Mage Peter L, Konecny Andrew J, Mair Florian
Advanced Technology Group, BD Biosciences, Milpitas, CA 95035, USA.
Vaccine and Infectious Disease Division, Fred Hutchinson Cancer Center, Seattle, WA 98109, USA.
bioRxiv. 2025 May 21:2025.04.17.649396. doi: 10.1101/2025.04.17.649396.
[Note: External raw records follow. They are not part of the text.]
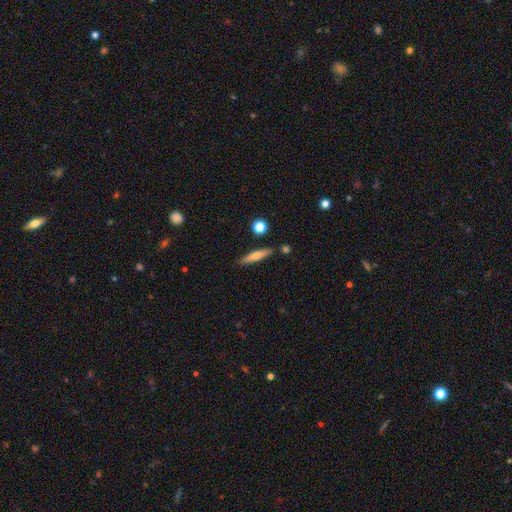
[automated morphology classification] Smooth or featured? Predicted: smooth (p=0.56). How rounded? Predicted: cigar-shaped (p=0.88). Merging? Predicted: none (p=0.86).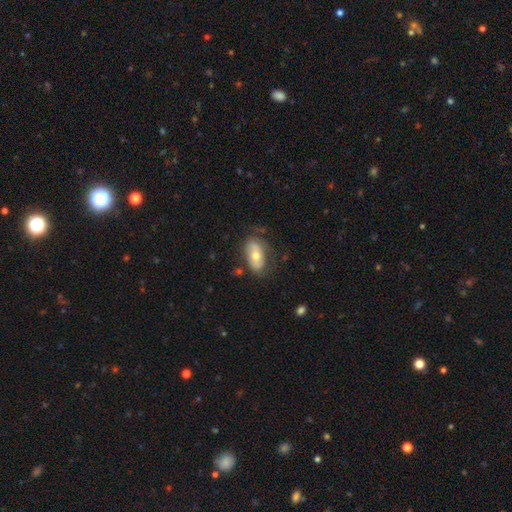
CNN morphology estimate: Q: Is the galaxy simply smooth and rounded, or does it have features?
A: smooth — 53%.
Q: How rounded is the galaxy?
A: in between — 90%.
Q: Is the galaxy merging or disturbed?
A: none — 63%.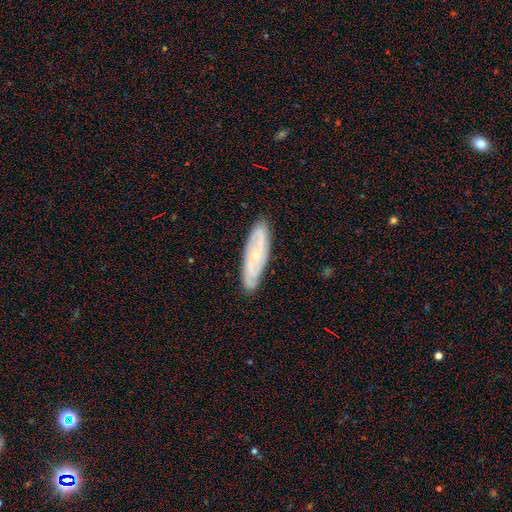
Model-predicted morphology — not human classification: A featured or disk galaxy (64%). Merging: none (85%).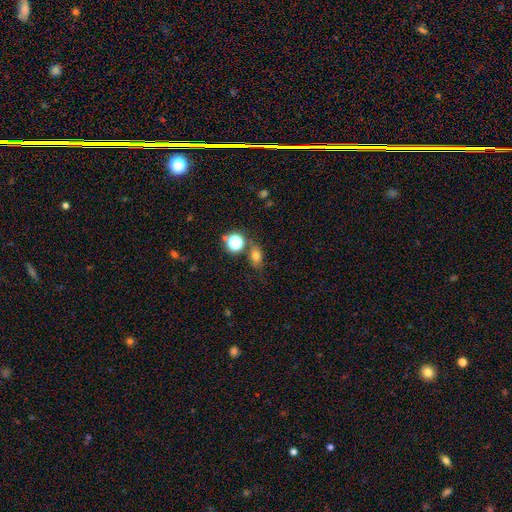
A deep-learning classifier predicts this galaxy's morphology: Smooth or featured? smooth (70%)
How rounded? in between (60%)
Merging? none (70%)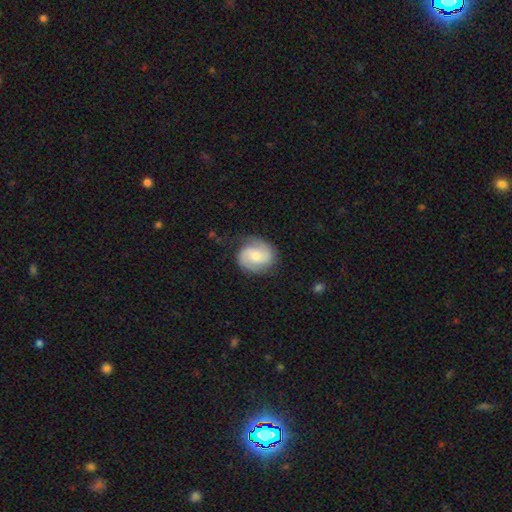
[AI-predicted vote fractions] Smooth or featured? Predicted: featured or disk (p=0.69). Edge-on disk? Predicted: no (p=0.98). Bar? Predicted: no (p=0.55). Spiral arms? Predicted: yes (p=0.95). Spiral winding? Predicted: medium (p=0.46). Spiral arm count? Predicted: 2 (p=0.86). Bulge size? Predicted: moderate (p=0.42). Merging? Predicted: none (p=0.71).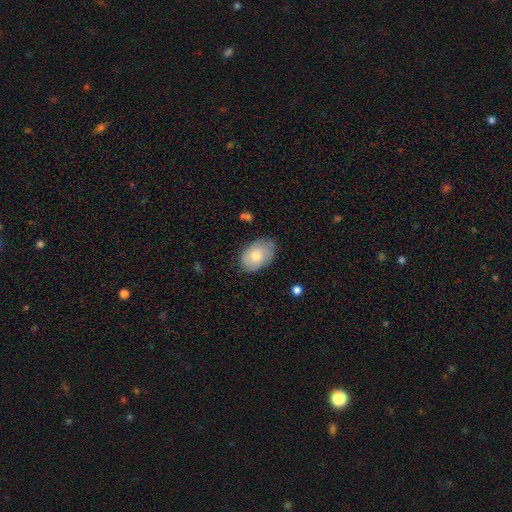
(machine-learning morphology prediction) smooth_or_featured: smooth (p=0.70) [alt: featured or disk p=0.23]
how_rounded: in between (p=0.86) [alt: round p=0.13]
merging: none (p=0.74) [alt: minor disturbance p=0.21]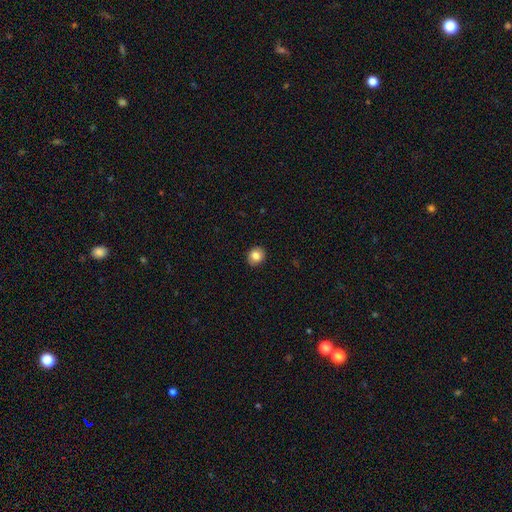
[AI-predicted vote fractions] Overall: smooth (83%). How rounded: round (77%). Merging: none (91%).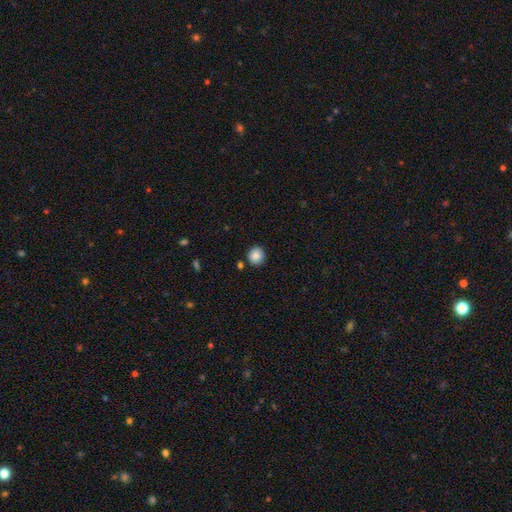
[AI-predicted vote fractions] This appears to be a smooth galaxy with no disk features (86%) that is round (93%). Merging: none (87%).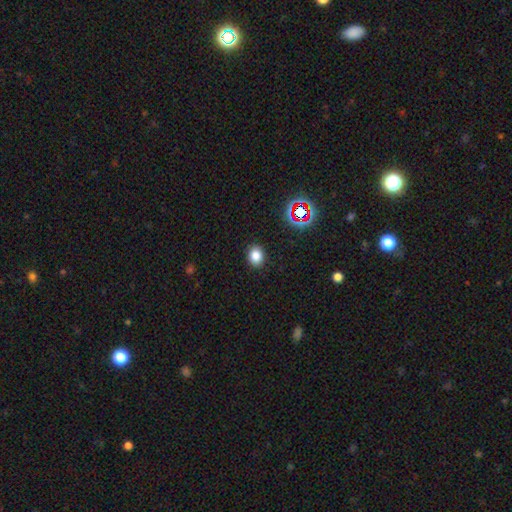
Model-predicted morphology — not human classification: smooth-or-featured: smooth: 80% | star or artifact: 14% | featured or disk: 5%
  how-rounded: round: 53% | in between: 46% | cigar-shaped: 1%
  merging: none: 89% | minor disturbance: 7% | major disturbance: 2% | merger: 1%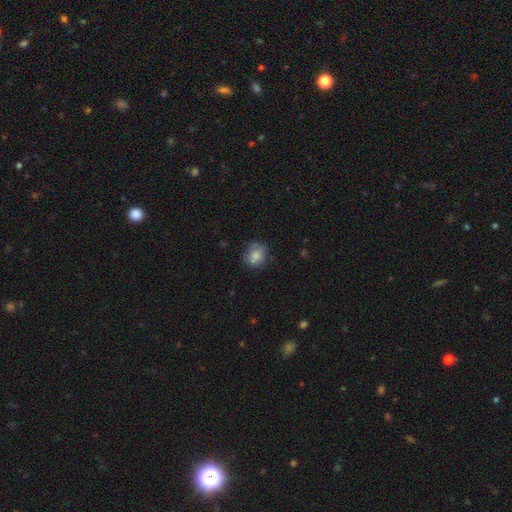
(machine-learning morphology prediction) Smooth or featured: smooth — 82% (featured or disk — 9%)
How rounded: round — 74% (in between — 26%)
Merging: none — 75% (minor disturbance — 19%)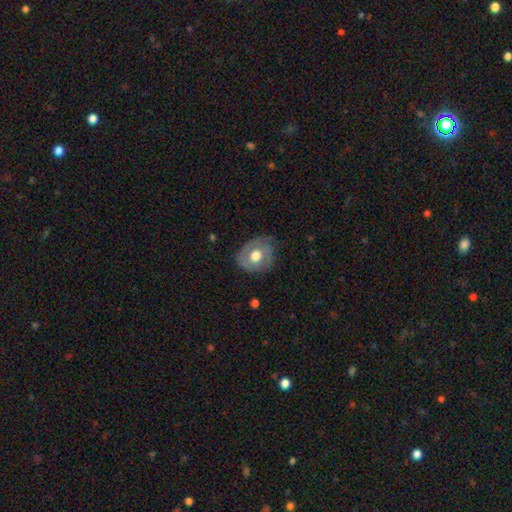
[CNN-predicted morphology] Q: Smooth or featured?
A: featured or disk (47%); runner-up: smooth (46%)
Q: Merging?
A: none (62%); runner-up: minor disturbance (27%)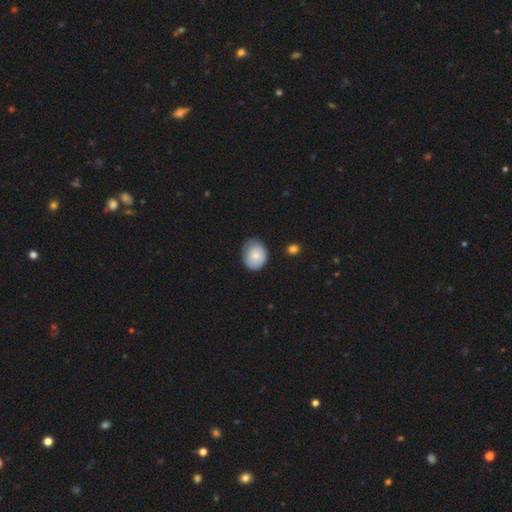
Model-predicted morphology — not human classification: This appears to be a smooth galaxy with no disk features (82%) that is round (50%). Merging: none (67%).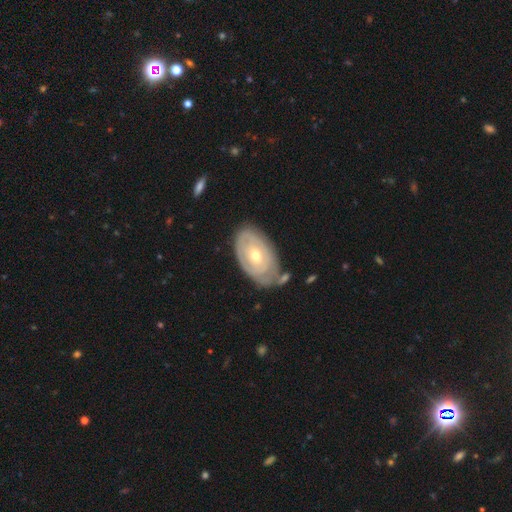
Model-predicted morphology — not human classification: type=featured or disk (66%); edge-on=no (93%); bar=no (78%); spiral arms=yes (58%); bulge=moderate (58%); merging=none (61%).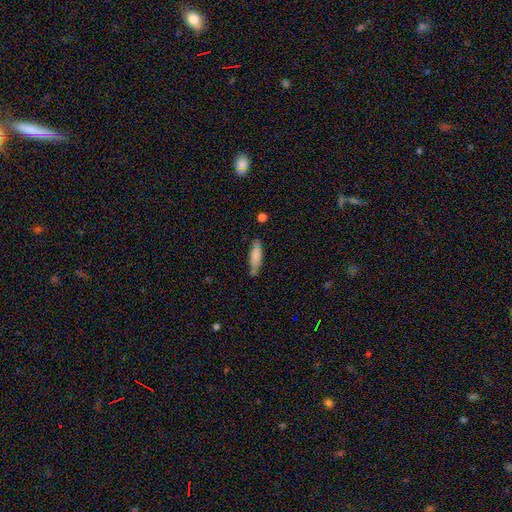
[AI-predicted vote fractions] This is likely a smooth galaxy (78%). How rounded: possibly cigar-shaped (53%). Merging: likely none (62%).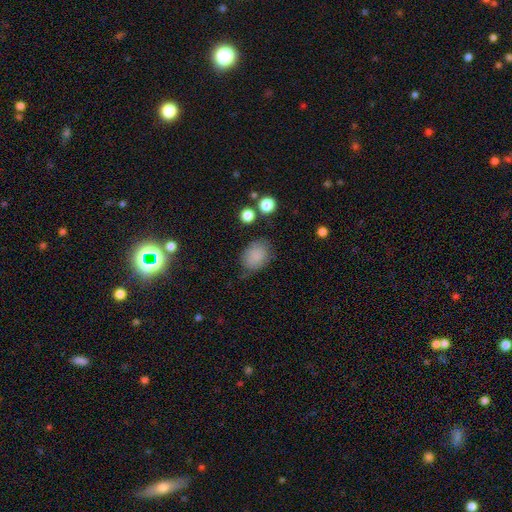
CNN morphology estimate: The model was most divided on "how rounded": in between: 69%, round: 30%, cigar-shaped: 1%. More confident: smooth or featured — smooth (85%); merging — none (70%).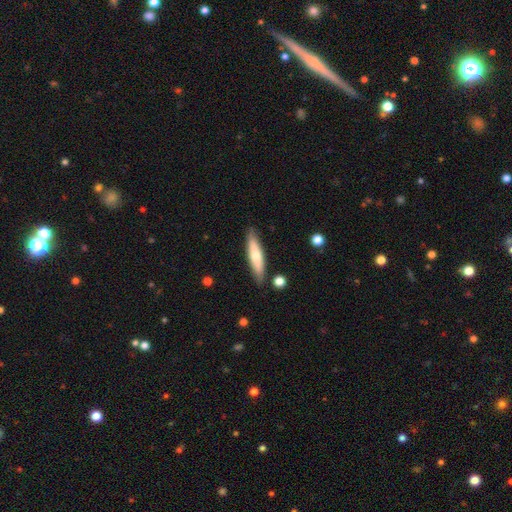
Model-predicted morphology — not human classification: This is likely a smooth galaxy (61%). How rounded: clearly cigar-shaped (81%). Merging: clearly none (85%).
Advances in spectral cytometry instrumentation and fluorescent reagents have led to the possibility of ultra-high-parameter panels exceeding 50 colors. However, panel size is limited in practice by unmixing-dependent spreading (UDS), a mathematical phenomenon which leads to a progressive deterioration of unmixed signal-to-noise ratios in panels that contain fluorochrome combinations with significant spectral overlap. Choosing spectrally compatible sets of fluorochromes that avoid UDS is a complex and labor-intensive task involving substantial trial-and-error experimentation. Here, we provide a detailed explanation of UDS and practical strategies for handling UDS in large spectral panels. We describe the empirical hallmarks of UDS, demonstrate how to quantify its impact, and dissect its underlying mathematical cause in terms of spectral collinearity. We present novel computational metrics that can be used to select optimal combinations of fluorochromes in a platform-agnostic fashion based on publicly available reference data, providing a general tool for spectral panel design.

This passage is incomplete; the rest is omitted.